To-do item.
Gather each line of the entries below that includes "ronjenje".

Record set.
----
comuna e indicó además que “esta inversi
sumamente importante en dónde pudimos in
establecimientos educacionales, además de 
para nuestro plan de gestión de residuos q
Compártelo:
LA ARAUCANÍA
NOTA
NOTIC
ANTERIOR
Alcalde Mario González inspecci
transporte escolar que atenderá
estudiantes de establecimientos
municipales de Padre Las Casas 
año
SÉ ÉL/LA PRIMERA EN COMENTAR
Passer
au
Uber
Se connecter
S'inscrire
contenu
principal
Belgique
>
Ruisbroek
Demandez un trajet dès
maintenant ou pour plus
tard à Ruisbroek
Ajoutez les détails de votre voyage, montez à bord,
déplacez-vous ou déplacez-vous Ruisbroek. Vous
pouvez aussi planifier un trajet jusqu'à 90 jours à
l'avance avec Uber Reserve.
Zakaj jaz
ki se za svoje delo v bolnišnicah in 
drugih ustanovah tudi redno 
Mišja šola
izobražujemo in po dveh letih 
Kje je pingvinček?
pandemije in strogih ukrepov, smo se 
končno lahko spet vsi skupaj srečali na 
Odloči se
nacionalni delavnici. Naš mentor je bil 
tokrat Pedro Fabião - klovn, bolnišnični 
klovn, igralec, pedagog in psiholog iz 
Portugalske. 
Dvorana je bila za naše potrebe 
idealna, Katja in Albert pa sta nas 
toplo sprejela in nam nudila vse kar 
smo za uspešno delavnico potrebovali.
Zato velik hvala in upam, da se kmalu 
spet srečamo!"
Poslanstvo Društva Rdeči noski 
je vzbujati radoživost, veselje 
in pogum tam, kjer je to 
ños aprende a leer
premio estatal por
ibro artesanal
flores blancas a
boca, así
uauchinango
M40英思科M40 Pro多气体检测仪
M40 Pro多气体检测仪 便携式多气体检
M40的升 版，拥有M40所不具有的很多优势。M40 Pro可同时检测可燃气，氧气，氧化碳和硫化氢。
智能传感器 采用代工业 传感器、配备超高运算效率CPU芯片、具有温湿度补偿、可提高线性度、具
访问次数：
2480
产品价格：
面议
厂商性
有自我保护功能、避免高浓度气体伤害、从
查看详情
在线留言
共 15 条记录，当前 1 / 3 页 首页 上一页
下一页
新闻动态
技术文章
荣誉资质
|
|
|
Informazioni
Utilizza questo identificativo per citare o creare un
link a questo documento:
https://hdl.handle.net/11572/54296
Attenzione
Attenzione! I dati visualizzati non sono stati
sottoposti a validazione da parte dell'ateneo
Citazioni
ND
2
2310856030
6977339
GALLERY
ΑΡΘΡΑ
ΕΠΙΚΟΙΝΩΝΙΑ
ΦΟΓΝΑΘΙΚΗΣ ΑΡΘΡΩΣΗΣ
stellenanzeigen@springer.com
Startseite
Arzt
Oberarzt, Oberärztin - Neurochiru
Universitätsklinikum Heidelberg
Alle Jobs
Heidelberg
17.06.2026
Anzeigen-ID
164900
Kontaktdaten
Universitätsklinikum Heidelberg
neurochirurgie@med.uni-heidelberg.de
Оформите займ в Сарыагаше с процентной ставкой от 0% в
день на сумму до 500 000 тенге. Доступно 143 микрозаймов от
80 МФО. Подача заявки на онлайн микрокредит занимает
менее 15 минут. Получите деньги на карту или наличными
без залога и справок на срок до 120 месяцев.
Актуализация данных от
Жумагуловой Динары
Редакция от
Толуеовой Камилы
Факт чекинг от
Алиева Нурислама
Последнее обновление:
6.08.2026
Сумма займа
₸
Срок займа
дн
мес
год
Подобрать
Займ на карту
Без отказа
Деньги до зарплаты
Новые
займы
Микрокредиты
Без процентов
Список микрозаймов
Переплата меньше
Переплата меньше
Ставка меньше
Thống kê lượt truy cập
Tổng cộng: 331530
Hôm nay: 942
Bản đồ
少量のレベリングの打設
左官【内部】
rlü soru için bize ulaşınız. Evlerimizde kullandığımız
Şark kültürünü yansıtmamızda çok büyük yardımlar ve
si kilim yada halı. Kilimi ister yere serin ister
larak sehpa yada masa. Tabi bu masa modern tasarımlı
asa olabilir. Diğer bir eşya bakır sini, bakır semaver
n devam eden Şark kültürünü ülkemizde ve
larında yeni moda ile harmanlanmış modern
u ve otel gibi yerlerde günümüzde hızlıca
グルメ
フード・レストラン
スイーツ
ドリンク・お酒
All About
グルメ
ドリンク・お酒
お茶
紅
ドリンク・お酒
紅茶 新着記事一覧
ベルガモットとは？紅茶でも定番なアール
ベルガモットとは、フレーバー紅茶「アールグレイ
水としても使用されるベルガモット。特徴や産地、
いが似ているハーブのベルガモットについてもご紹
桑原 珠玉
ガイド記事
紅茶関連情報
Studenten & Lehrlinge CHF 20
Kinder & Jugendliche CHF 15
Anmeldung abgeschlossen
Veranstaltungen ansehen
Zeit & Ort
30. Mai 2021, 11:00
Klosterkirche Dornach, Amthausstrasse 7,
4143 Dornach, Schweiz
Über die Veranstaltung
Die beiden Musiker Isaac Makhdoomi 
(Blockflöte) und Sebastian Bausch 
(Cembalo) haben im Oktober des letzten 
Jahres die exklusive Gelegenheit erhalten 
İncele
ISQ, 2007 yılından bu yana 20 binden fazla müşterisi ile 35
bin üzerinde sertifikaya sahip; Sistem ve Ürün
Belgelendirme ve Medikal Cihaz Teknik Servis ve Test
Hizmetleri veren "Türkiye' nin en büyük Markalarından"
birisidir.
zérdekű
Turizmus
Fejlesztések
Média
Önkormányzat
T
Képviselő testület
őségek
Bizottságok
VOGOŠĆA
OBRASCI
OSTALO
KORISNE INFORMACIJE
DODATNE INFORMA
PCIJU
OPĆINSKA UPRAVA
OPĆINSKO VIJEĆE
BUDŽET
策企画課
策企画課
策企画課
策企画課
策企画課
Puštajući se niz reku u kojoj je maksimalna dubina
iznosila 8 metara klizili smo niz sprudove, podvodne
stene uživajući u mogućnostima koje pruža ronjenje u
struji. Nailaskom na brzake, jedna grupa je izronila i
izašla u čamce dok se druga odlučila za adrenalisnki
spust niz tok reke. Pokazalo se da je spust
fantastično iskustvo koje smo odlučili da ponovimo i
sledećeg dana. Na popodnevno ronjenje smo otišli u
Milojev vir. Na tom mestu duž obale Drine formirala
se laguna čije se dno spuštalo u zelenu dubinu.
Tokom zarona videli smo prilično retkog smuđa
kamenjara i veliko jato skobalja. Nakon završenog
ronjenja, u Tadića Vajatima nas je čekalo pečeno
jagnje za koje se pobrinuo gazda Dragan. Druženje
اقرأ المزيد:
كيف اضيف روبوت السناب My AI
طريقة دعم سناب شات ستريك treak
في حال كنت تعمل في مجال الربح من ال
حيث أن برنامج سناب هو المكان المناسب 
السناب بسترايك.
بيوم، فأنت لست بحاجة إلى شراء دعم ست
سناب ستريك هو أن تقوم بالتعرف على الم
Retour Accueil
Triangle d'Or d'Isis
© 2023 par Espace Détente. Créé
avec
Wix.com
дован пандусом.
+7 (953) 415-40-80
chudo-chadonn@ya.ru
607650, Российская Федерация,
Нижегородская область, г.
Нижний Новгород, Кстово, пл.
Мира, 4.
----
Exercise response.
stene uživajući u mogućnostima koje pruža ronjenje u
sledećeg dana. Na popodnevno ronjenje smo otišli u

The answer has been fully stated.